TASK SET:
A. Answer these questions using the excerpt on North Korea:
(i) What is the title of the documentary?
(ii) How many people do human rights groups believe are held in North Korea's prison camps?
(iii) Who is the chief executive of Christian Solidarity Worldwide?
B. Duplicate the passage of the excerpt on North Korea from "It was impossible" to "end its nuclear programme.", leaving every word unchanged.
==== EXCERPT TO READ
The documentary, titled Access to Evil, represented arguably the most serious allegation of human rights abuses levelled against the secretive Communist state, which George W. Bush, US president, once named as part of an "axis of evil".

It was impossible to verify the BBC's claims independently or to contact the North Korean government about them, but Pyongyang has in the past denied abusing human rights.

Human rights groups have accused the international community of ignoring the country's brutal treatment of its 22m people as the world focuses instead on its pursuit of nuclear weapons.

Campaigners want the US and its partners to demand an improvement in North Korea's human rights as a condition of any deal to end its nuclear programme.

James Kelly, US assistant secretary of state, said yesterday he was "mildly optimistic" that a second round of six-party talks about the nuclear crisis would take place as early as this month.

Mr Kelly's comments came after he arrived in Seoul for talks with South Korean officials, in preparation for the expected six-way meeting, also involving North Korea, China, Japan and Russia.

North Korea has demanded economic assistance and a security assurance in return for scrapping its nuclear programme.

But critics have warned that any settlement that left Kim Jong-il, the country's leader, in power but failed to address human rights would allow the regime to continue terrorising its people.

More than 100,000 people are believed by human rights groups to be kept in prison camps in North Korea, many of them for dissent against Mr Kim's regime. Defectors have provided accounts of the camps, claiming that prisoners are subjected to torture, execution and forced abortions. Whole families are often imprisoned together if a single relative is found guilty of an offence.

"It is imperative that the international community does not continue to turn a blind eye to these atrocities," said Mervyn Thomas, chief executive of UK-based Christian Solidarity Worldwide.
========
==== MATERIAL PROVIDED
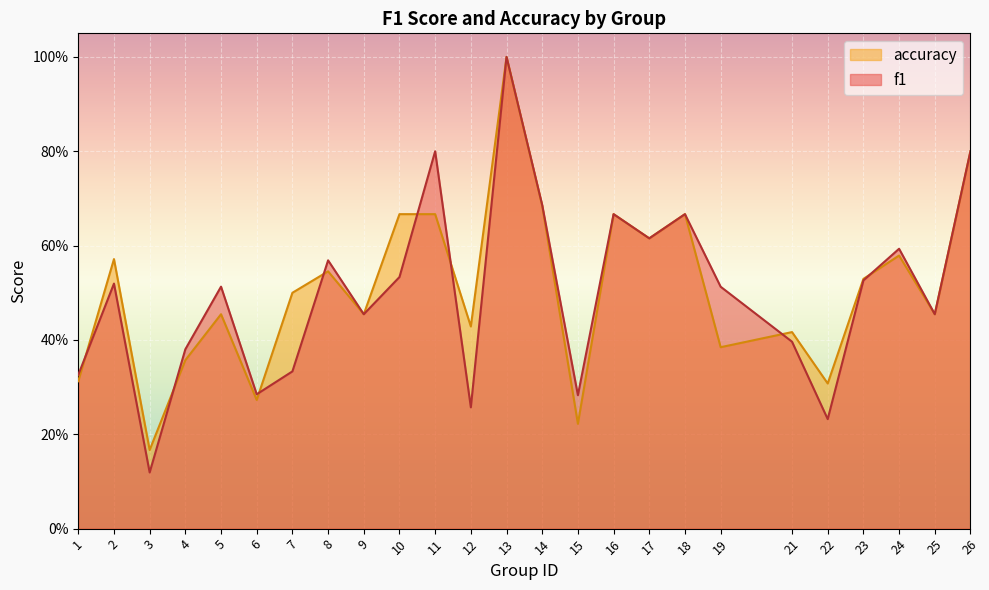

Between 6 and 12, which is larger?

6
========
ANSWERS TO THE PROBLEMS:
A.
(i) Access to Evil
(ii) More than 100,000
(iii) Mervyn Thomas

B.
It was impossible to verify the BBC's claims independently or to contact the North Korean government about them, but Pyongyang has in the past denied abusing human rights.

Human rights groups have accused the international community of ignoring the country's brutal treatment of its 22m people as the world focuses instead on its pursuit of nuclear weapons.

Campaigners want the US and its partners to demand an improvement in North Korea's human rights as a condition of any deal to end its nuclear programme.